Transcribe the data exactly.

#### [Supplied material]
··········
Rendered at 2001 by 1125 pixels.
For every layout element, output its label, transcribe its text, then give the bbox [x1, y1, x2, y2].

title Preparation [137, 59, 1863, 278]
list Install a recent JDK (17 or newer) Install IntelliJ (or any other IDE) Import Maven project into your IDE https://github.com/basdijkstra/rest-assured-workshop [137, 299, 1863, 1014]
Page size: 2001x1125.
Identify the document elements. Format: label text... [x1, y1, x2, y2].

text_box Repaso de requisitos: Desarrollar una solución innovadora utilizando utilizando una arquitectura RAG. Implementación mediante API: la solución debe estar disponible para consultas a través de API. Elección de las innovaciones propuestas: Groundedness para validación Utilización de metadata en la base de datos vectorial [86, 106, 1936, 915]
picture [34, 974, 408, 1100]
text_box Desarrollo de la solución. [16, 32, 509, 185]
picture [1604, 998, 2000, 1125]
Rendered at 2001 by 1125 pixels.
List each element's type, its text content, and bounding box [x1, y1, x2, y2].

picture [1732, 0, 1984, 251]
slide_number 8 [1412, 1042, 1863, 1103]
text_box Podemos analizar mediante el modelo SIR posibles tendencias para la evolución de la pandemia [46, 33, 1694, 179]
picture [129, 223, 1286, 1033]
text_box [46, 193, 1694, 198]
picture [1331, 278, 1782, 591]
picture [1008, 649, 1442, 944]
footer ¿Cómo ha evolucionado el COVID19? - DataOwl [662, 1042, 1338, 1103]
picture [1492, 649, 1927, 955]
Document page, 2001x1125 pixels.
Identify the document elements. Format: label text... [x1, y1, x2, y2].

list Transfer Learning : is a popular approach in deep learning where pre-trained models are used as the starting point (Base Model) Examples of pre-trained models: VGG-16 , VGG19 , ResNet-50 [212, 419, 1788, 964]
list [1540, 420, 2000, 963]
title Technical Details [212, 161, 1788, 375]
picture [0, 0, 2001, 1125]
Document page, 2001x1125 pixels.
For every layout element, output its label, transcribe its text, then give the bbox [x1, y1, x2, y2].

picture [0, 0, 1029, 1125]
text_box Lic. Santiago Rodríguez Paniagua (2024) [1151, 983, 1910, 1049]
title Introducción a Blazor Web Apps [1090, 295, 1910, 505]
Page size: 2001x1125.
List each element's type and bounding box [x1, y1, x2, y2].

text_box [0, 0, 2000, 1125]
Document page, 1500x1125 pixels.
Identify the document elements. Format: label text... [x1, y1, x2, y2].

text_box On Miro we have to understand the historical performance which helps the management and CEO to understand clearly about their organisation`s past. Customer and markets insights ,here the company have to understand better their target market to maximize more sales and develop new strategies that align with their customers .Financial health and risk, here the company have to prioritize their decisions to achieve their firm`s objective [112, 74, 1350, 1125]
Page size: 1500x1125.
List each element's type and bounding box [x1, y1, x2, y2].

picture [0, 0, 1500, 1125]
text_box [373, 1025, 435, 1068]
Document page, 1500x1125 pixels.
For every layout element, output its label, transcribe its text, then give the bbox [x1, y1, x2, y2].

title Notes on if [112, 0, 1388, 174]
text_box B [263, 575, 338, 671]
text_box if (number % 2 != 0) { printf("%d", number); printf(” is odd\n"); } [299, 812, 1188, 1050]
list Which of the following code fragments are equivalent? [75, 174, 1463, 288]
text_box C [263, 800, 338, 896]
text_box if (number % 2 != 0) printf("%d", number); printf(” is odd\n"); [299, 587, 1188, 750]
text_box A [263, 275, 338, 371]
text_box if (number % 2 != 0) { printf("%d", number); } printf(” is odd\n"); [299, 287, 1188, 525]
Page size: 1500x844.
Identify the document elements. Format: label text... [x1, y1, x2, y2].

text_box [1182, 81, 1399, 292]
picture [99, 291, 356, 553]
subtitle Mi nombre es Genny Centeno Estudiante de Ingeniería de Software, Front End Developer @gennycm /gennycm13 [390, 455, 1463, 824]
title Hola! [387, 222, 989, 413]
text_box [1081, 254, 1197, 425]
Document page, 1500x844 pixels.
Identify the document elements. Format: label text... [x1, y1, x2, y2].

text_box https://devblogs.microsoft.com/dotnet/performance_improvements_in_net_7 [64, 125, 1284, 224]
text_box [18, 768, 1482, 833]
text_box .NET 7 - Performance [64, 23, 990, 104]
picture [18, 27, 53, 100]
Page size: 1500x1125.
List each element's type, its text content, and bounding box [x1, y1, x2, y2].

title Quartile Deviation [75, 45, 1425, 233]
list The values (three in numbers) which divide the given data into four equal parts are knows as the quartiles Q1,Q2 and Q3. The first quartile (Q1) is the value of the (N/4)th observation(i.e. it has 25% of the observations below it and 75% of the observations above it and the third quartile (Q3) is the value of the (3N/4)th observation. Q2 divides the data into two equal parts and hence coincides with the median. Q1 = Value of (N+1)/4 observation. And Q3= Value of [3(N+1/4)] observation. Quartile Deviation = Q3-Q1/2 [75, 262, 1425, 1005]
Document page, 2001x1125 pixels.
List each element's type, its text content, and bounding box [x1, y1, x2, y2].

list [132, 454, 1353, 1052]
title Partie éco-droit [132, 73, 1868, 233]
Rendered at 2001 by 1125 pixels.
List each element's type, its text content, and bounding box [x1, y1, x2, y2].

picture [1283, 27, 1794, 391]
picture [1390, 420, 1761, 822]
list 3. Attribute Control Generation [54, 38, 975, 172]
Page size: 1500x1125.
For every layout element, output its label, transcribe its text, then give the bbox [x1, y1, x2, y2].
··········
#### [Solution to this problem]
Rendered at 2001 by 1125 pixels.
For every layout element, output its label, transcribe its text, then give the bbox [x1, y1, x2, y2].

title Preparation [137, 59, 1863, 278]
list Install a recent JDK (17 or newer) Install IntelliJ (or any other IDE) Import Maven project into your IDE https://github.com/basdijkstra/rest-assured-workshop [137, 299, 1863, 1014]
Page size: 2001x1125.
Identify the document elements. Format: label text... [x1, y1, x2, y2].

text_box Repaso de requisitos: Desarrollar una solución innovadora utilizando utilizando una arquitectura RAG. Implementación mediante API: la solución debe estar disponible para consultas a través de API. Elección de las innovaciones propuestas: Groundedness para validación Utilización de metadata en la base de datos vectorial [86, 106, 1936, 915]
picture [34, 974, 408, 1100]
text_box Desarrollo de la solución. [16, 32, 509, 185]
picture [1604, 998, 2000, 1125]
Rendered at 2001 by 1125 pixels.
List each element's type, its text content, and bounding box [x1, y1, x2, y2].

picture [1732, 0, 1984, 251]
slide_number 8 [1412, 1042, 1863, 1103]
text_box Podemos analizar mediante el modelo SIR posibles tendencias para la evolución de la pandemia [46, 33, 1694, 179]
picture [129, 223, 1286, 1033]
text_box [46, 193, 1694, 198]
picture [1331, 278, 1782, 591]
picture [1008, 649, 1442, 944]
footer ¿Cómo ha evolucionado el COVID19? - DataOwl [662, 1042, 1338, 1103]
picture [1492, 649, 1927, 955]
Document page, 2001x1125 pixels.
Identify the document elements. Format: label text... [x1, y1, x2, y2].

list Transfer Learning : is a popular approach in deep learning where pre-trained models are used as the starting point (Base Model) Examples of pre-trained models: VGG-16 , VGG19 , ResNet-50 [212, 419, 1788, 964]
list [1540, 420, 2000, 963]
title Technical Details [212, 161, 1788, 375]
picture [0, 0, 2001, 1125]
Document page, 2001x1125 pixels.
For every layout element, output its label, transcribe its text, then give the bbox [x1, y1, x2, y2].

picture [0, 0, 1029, 1125]
text_box Lic. Santiago Rodríguez Paniagua (2024) [1151, 983, 1910, 1049]
title Introducción a Blazor Web Apps [1090, 295, 1910, 505]
Page size: 2001x1125.
List each element's type and bounding box [x1, y1, x2, y2].

text_box [0, 0, 2000, 1125]
Document page, 1500x1125 pixels.
Identify the document elements. Format: label text... [x1, y1, x2, y2].

text_box On Miro we have to understand the historical performance which helps the management and CEO to understand clearly about their organisation`s past. Customer and markets insights ,here the company have to understand better their target market to maximize more sales and develop new strategies that align with their customers .Financial health and risk, here the company have to prioritize their decisions to achieve their firm`s objective [112, 74, 1350, 1125]
Page size: 1500x1125.
List each element's type and bounding box [x1, y1, x2, y2].

picture [0, 0, 1500, 1125]
text_box [373, 1025, 435, 1068]
Document page, 1500x1125 pixels.
For every layout element, output its label, transcribe its text, then give the bbox [x1, y1, x2, y2].

title Notes on if [112, 0, 1388, 174]
text_box B [263, 575, 338, 671]
text_box if (number % 2 != 0) { printf("%d", number); printf(” is odd\n"); } [299, 812, 1188, 1050]
list Which of the following code fragments are equivalent? [75, 174, 1463, 288]
text_box C [263, 800, 338, 896]
text_box if (number % 2 != 0) printf("%d", number); printf(” is odd\n"); [299, 587, 1188, 750]
text_box A [263, 275, 338, 371]
text_box if (number % 2 != 0) { printf("%d", number); } printf(” is odd\n"); [299, 287, 1188, 525]
Page size: 1500x844.
Identify the document elements. Format: label text... [x1, y1, x2, y2].

text_box [1182, 81, 1399, 292]
picture [99, 291, 356, 553]
subtitle Mi nombre es Genny Centeno Estudiante de Ingeniería de Software, Front End Developer @gennycm /gennycm13 [390, 455, 1463, 824]
title Hola! [387, 222, 989, 413]
text_box [1081, 254, 1197, 425]
Document page, 1500x844 pixels.
Identify the document elements. Format: label text... [x1, y1, x2, y2].

text_box https://devblogs.microsoft.com/dotnet/performance_improvements_in_net_7 [64, 125, 1284, 224]
text_box [18, 768, 1482, 833]
text_box .NET 7 - Performance [64, 23, 990, 104]
picture [18, 27, 53, 100]
Page size: 1500x1125.
List each element's type, its text content, and bounding box [x1, y1, x2, y2].

title Quartile Deviation [75, 45, 1425, 233]
list The values (three in numbers) which divide the given data into four equal parts are knows as the quartiles Q1,Q2 and Q3. The first quartile (Q1) is the value of the (N/4)th observation(i.e. it has 25% of the observations below it and 75% of the observations above it and the third quartile (Q3) is the value of the (3N/4)th observation. Q2 divides the data into two equal parts and hence coincides with the median. Q1 = Value of (N+1)/4 observation. And Q3= Value of [3(N+1/4)] observation. Quartile Deviation = Q3-Q1/2 [75, 262, 1425, 1005]
Document page, 2001x1125 pixels.
List each element's type, its text content, and bounding box [x1, y1, x2, y2].

list [132, 454, 1353, 1052]
title Partie éco-droit [132, 73, 1868, 233]
Rendered at 2001 by 1125 pixels.
List each element's type, its text content, and bounding box [x1, y1, x2, y2].

picture [1283, 27, 1794, 391]
picture [1390, 420, 1761, 822]
list 3. Attribute Control Generation [54, 38, 975, 172]
Page size: 1500x1125.
For every layout element, output its label, transcribe its text, then give the bbox [x1, y1, x2, y2].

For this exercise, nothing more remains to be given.